Among other details to draw attention were that Hall has apparently not made it past the first couple pages of his journaling notebook, as well as the curiously generic remark he makes during a business call: “So, looking at it, bro, we gotta go ahead and get at least 10,000,” he says, without any additional context. Perhaps he’s making deals on behalf of his own brand, Worthy, which sells supplements and provides meal planning in addition to fitness coach services, or maybe he’s putting in his next Saratoga order.
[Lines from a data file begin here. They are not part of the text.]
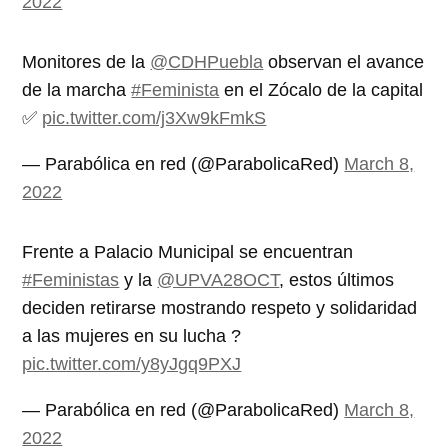
2022
Monitores de la
@CDHPuebla
observan el avance
de la marcha
#Feminista
en el Zócalo de la capital
✅
pic.twitter.com/j3Xw9kFmkS
— Parabólica en red (@ParabolicaRed)
March 8,
2022
Frente a Palacio Municipal se encuentran
#Feministas
y la
@UPVA28OCT
, estos últimos
deciden retirarse mostrando respeto y solidaridad
a las mujeres en su lucha ?
pic.twitter.com/y8yJgq9PXJ
— Parabólica en red (@ParabolicaRed)
March 8,
2022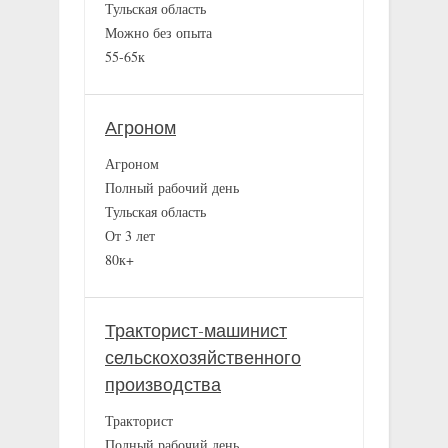
Тульская область
Можно без опыта
55-65к
Агроном
Агроном
Полный рабочий день
Тульская область
От 3 лет
80к+
Тракторист-машинист
сельскохозяйственного
производства
Тракторист
Полный рабочий день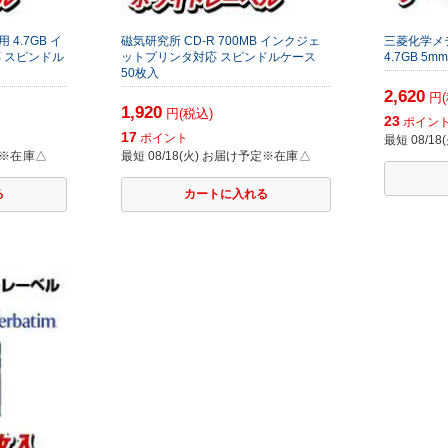
 4.7GB イ
磁気研究所 CD-R 700MB インクジェ
三菱化学メデ
 スピンドル
ットプリンタ対応 スピンドルケース
4.7GB 5
50枚入
2,620
円(
1,920
円(税込)
23
ポイン
17
ポイント
最短 08/1
※在庫△
最短 08/18(火) お届け予定
※在庫△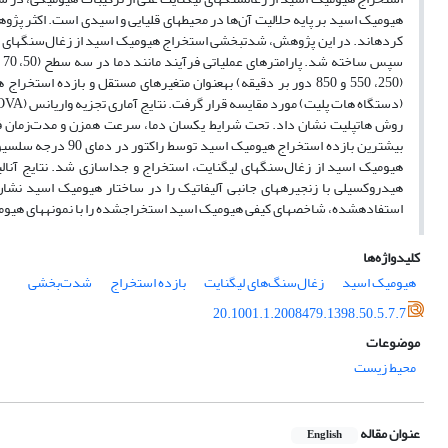
کرده­اند. در این پژوهش، شدت­بخشی استخراج هیومیک اسید از زغال‌سنگ­های لیگ
(250، 550 و 850 دور بر دقیقه) به­عنوان متغیرهای مستقل و بازد
استفاده­شده، شاخص­های کیفی هیومیک اسید استخراج­شده را با نمونه­­­های هیومیک اسید استاندارد IHSS و ت
کلیدواژه‌ها
هیومیک اسید
زغال‌سنگ‌های لیگنایت
بازده استخراج
شدت‌بخشی
20.1001.1.2008479.1398.50.5.7.7
موضوعات
محیط زیست
عنوان مقاله
English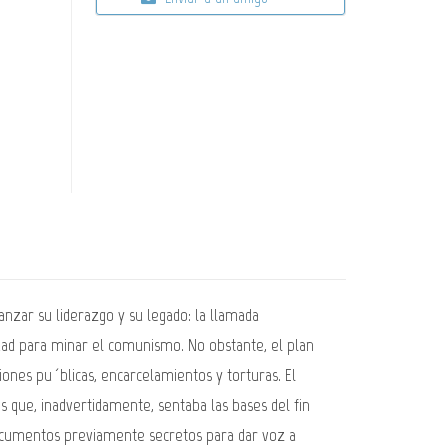
nzar su liderazgo y su legado: la llamada
iedad para minar el comunismo. No obstante, el plan
ones pu´blicas, encarcelamientos y torturas. El
 que, inadvertidamente, sentaba las bases del fin
documentos previamente secretos para dar voz a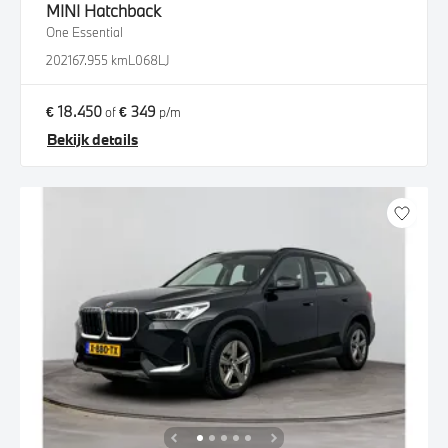
MINI
Hatchback
One Essential
2021
67.955 km
L068LJ
€ 18.450
€ 349
of
p/m
Bekijk details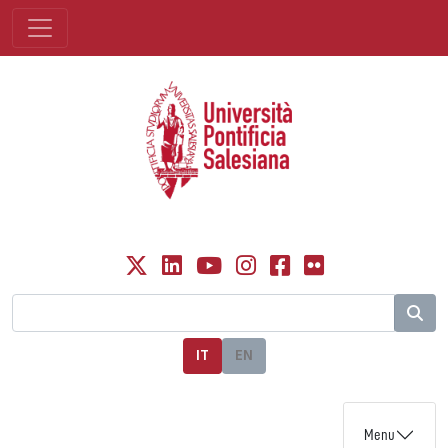
IT
EN
Menu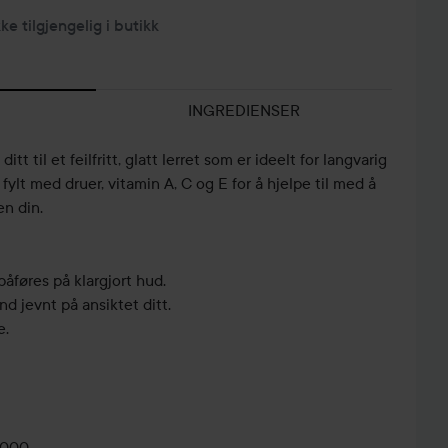
kke tilgjengelig i butikk
INGREDIENSER
tt til et feilfritt, glatt lerret som er ideelt for langvarig
ylt med druer, vitamin A, C og E for å hjelpe til med å
n din.
påføres på klargjort hud.
d jevnt på ansiktet ditt.
e.
0000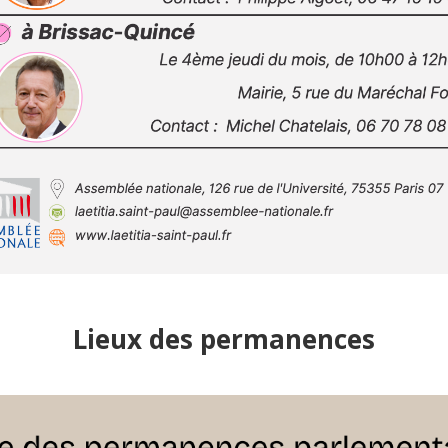
Lieux des permanences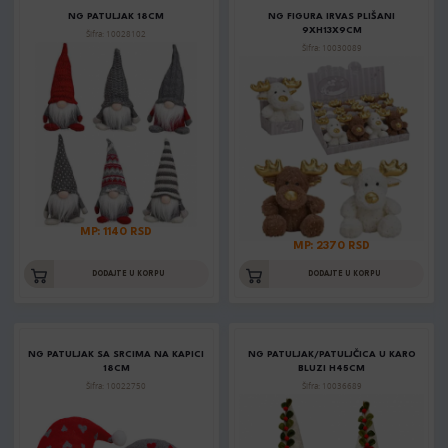
NG PATULJAK 18CM
NG FIGURA IRVAS PLIŠANI
9XH13X9CM
Šifra: 10028102
Šifra: 10030089
MP: 1140 RSD
MP: 2370 RSD
DODAJTE U KORPU
DODAJTE U KORPU
NG PATULJAK SA SRCIMA NA KAPICI
NG PATULJAK/PATULJČICA U KARO
18CM
BLUZI H45CM
Šifra: 10022750
Šifra: 10036689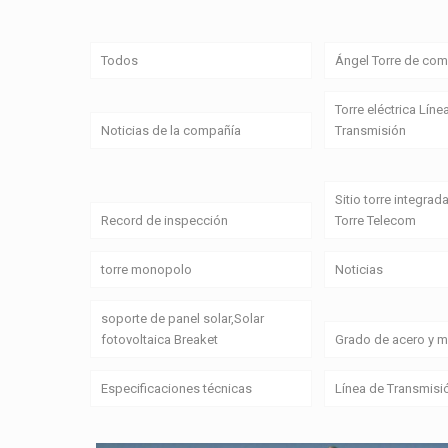
Todos
Ángel Torre de com
Torre eléctrica Líne
Noticias de la compañía
Transmisión
Sitio torre integrada
Record de inspección
Torre Telecom
torre monopolo
Noticias
soporte de panel solar,Solar
fotovoltaica Breaket
Grado de acero y ma
Especificaciones técnicas
Línea de Transmisi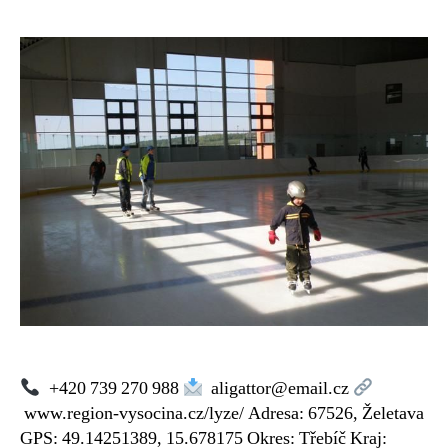
s
názvem
Lyžařský
vlek
Želetava
+420 739 270 988
aligattor@email.cz
www.region-vysocina.cz/lyze/ Adresa: 67526, Želetava
GPS: 49.14251389, 15.678175 Okres: Třebíč Kraj: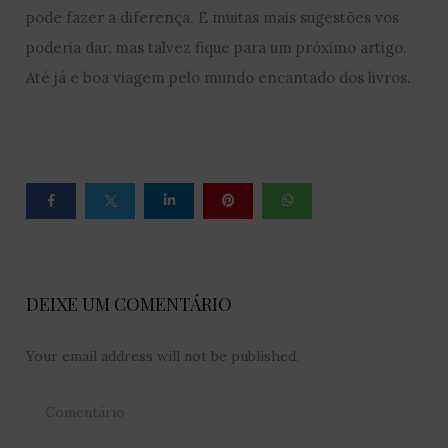
pode fazer a diferença. E muitas mais sugestões vos
poderia dar, mas talvez fique para um próximo artigo.
Até já e boa viagem pelo mundo encantado dos livros.
DEIXE UM COMENTÁRIO
Your email address will not be published.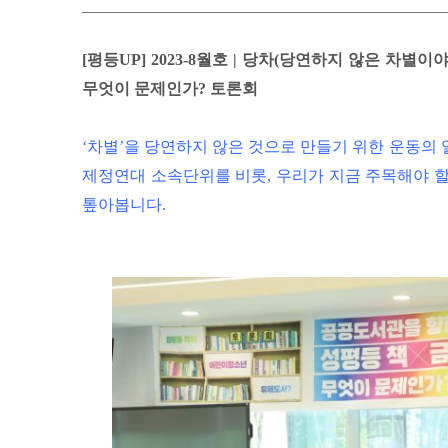
[평등UP] 2023-8월호 | 당차(당연하지 않은 차별
무엇이 문제인가? 토론회
‘차별’을 당연하지 않은 것으로 만들기 위한 운동의
제정연대 소속단위를 비롯, 우리가 지금 주목해야 
톺아봅니다.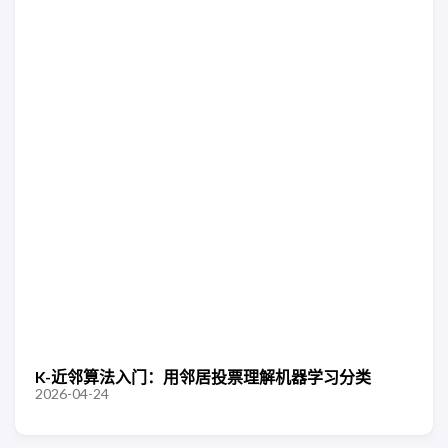
K-近邻算法入门：用邻居投票理解机器学习分类
2026-04-24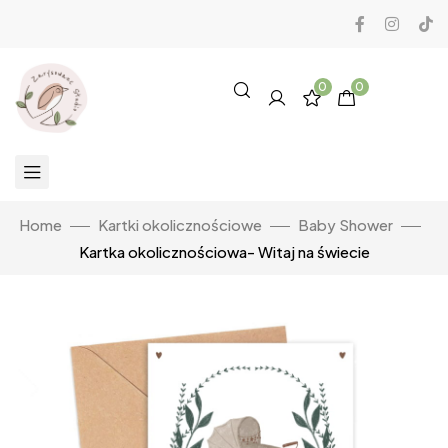
0
0
Home
Kartki okolicznościowe
Baby Shower
Kartka okolicznościowa- Witaj na świecie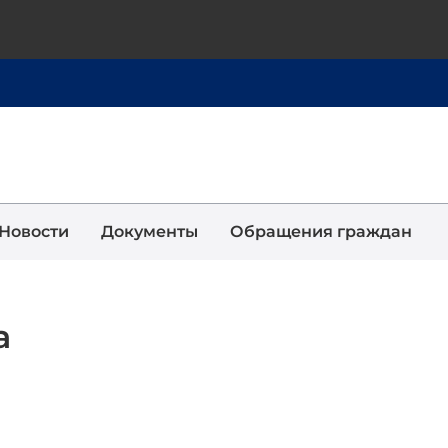
Новости
Документы
Обращения граждан
а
The possibilities are endless, and so the memes flowed in kind.
“Happy Monday, time to lock in,” the official X account of the Detroit Lions posted on Monday with an image of Hall submerging his face in ice water. “I’m ready for tomorrow,” wrote a user over the weekend, sharing a screenshot of an iPhone alarm set for 4:42 a.m. and labeled “Exactly two minutes of journaling.” Another person posted a picture of a shopping cart loaded up with nothing but bananas and Saratoga water, asking, “am I forgetting anything.” A variant of the “Are Ya Winning, Son?” meme template made the rounds as well: a stick-figure father character walks into his son’s room to find he has his face immersed in a bowl of ice, a bottle of Saratoga water close at hand. President Donald Trump’s White House rapid response team, for their part, posted the image of Hall leaping into the pool, writing: “Locking in for another week in the Golden Age.”
YouTuber MrBeast, meanwhile, went with a screenshot of various texts from a “Personal Assistant” frantically instructing him to dunk his face in ice water and rub banana peel on his face, claiming that he “accidentally slept in” and missed his morning routine. Streamer FaZe Adapt filmed a parody of Hall’s video that saw him “wake up” at 3:53 p.m., eat a hot dog out of his bathroom drawer, lose his entire 401k on a 16-leg parlay bet, and drown himself in a pool when he lost. Even New York City’s sanitation department got in on the fun with a graphic of bananas, water bottles, and ice: “Compost that banana peel and recycle the bottles!” the post advised.
Happy Monday, NYC!
Are you locked in and ready for the week? Compost that banana peel and recycle the bottles! pic.twitter.com/G0z8EVCtSL
— NYC Sanitation (@NYCSanitation) March 24, 2025
And, of course, some of Hall’s newfound fans announced that they had started to incorporate the phrase “we gotta go ahead and get at least 10,000” — one of those internet coinages that could well outlast the source material — into their regular speech. As an internet personality, he’s made his mark like few ever will, leaving us to wonder what he might bring to the culture next. Boosting vitamins with home IV drips? Trying to outrun luxury cars? Sipping on Saratoga while scoping out real estate from a helicopter? It looks like Hall isn’t short on ideas for what success looks like. Too bad the rest of us can hardly hope to keep up.